Des embûches, Yvan Bourgnon en a connu plus que de raison tout au long de sa carrière. Trainant une réputation de chat noir, sa force de caractère a fait qu'il s'est toujours relevé là où le commun des mortels aurait tout envoyé promener. Une malchance chronique rarement due à de mauvais choix a contrariée une carrière qui aurait due être beaucoup plus titrée, plus reconnue.
Au fil des pages, Yvan Bourgnon nous fait embarquer pour une traversée de l'Atlantique, un passage du Cap Horn, une route du rhum, un Québec Saint Malo. Nous cassons avec lui, les avaries se succèdent, nous restons bloqués avec lui pendant cinq jours sous son bateau après un chavirage dans la route du rhum 2002, cinq jours avant d'être secouru, cinq jours dans une mer démontée sans rien à boire et à manger. le bonhomme est toujours debout, respect.
Autant vous dire que le style qui m'a dérangé au début, je ne l'ai plus remarqué très rapidement tant j'ai été happé par cette houle permanente qu'est la carrière de l'auteur.

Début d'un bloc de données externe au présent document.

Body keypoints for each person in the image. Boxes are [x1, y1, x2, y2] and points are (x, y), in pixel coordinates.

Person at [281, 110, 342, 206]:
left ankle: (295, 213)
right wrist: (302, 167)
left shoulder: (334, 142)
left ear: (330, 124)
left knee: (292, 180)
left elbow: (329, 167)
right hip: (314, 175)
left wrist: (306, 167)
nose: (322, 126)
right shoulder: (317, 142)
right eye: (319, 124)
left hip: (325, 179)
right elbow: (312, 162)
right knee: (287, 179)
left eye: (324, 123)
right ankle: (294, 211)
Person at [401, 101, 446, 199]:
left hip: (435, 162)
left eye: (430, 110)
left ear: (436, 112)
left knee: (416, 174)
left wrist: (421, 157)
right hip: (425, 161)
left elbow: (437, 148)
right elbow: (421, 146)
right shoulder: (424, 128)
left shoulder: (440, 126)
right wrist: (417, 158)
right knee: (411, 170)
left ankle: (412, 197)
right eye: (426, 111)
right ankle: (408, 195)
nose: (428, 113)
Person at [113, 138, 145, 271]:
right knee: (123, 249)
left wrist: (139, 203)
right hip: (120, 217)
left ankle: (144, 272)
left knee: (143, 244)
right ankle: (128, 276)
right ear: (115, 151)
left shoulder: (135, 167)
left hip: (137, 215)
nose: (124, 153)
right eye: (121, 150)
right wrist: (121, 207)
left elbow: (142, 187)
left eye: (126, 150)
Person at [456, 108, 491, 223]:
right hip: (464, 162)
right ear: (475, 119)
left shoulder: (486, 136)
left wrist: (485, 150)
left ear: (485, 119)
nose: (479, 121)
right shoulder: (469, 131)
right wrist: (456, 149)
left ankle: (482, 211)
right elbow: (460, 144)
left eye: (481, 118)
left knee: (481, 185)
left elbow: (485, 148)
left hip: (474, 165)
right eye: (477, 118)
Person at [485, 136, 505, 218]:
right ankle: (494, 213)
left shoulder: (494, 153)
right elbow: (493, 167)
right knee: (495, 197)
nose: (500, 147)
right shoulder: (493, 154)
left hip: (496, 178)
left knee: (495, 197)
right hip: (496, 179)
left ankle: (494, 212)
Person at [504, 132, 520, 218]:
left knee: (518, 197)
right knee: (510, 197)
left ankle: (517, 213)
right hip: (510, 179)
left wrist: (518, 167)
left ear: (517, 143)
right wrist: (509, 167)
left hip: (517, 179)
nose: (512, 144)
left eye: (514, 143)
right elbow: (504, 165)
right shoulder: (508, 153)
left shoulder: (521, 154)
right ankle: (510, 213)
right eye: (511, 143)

Carrière qui a pris fin après un énième coup bas, un règlement qui change et qui met hors course son bateau, son unique bien. Il se retrouve sans domicile, sans argent, à la rue.

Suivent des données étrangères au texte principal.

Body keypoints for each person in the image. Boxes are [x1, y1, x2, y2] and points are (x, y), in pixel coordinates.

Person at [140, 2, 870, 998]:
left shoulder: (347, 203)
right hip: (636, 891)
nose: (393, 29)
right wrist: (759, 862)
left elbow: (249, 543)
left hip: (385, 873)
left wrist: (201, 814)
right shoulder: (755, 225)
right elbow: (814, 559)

Là encore, le bonhomme est toujours droit sur ses jambes plein de projets et de rêves en cours de réalisation. Re respect.

Dans « Fils de la mer » il est aussi bien entendu question de son frère Laurent au palmarès impressionnant, disparu en mer en 2015 au cours d'une plongée en Polynésie où il vivait. Un rapport fraternel assez particulier entre ces deux hommes aux conceptions si différentes d'une passion commune.
Le loup de mer évoque aussi les femmes de sa vie, Solène, la fille disparue de PPDA qui a choisi de quitter le monde alors qu'ils étaient en couple et qu'elle semblait aller mieux, Florence compagne des années galères.
Ce bouquin m'a fait voyager dans ce qui est pour moi le plus bel endroit qui existe au monde, l'océan. Et puis le petit plus avec cette possibilité de visualiser les chantiers où ont été réparés et mis au point certains des bateaux des Bourgnon à La Trinité sur Mer et à Saint Philibert, là où ils ont habité et que je connais bien pour habiter à coté.
Des rêves par procuration comme ça, j'en veux bien tous les jours.
Merci à Babelio et aux éditions Arthaud (Florence est évoquée rapidement comme tant de grands noms de la voile) pour l'envoi de ce livre dans le cadre de l'opération « Masse Critique ».

Là où tout a vraiment commencé pour Yvan Bourgnon :
« Je n'avais pas plus de dix ans et je faisais le fier. Aux Marquises, j'ai touché du doigt une autre compréhension de la vie, une autre manière de nous situer sur terre. Perdre sa vie à vouloir la gagner ne lui donne aucun sens. le travail, la carrière, la promotion, pour finalement aboutir à la retraite ne représente rien dans la culture et l'esprit des Polynésiens. Leur manière de voir l'existence reste proche de la nature, ils vivent au jour le jour, une version « douceur des îles » du carpe diem classique. Je suis resté marqué par cette civilisation qui a orienté toute ma vie, comme elle a profondément imprégné le mode de vie de mon frère et de Charles et Suzon, mes parents bien aimés qui nous ont ouvert les yeux ».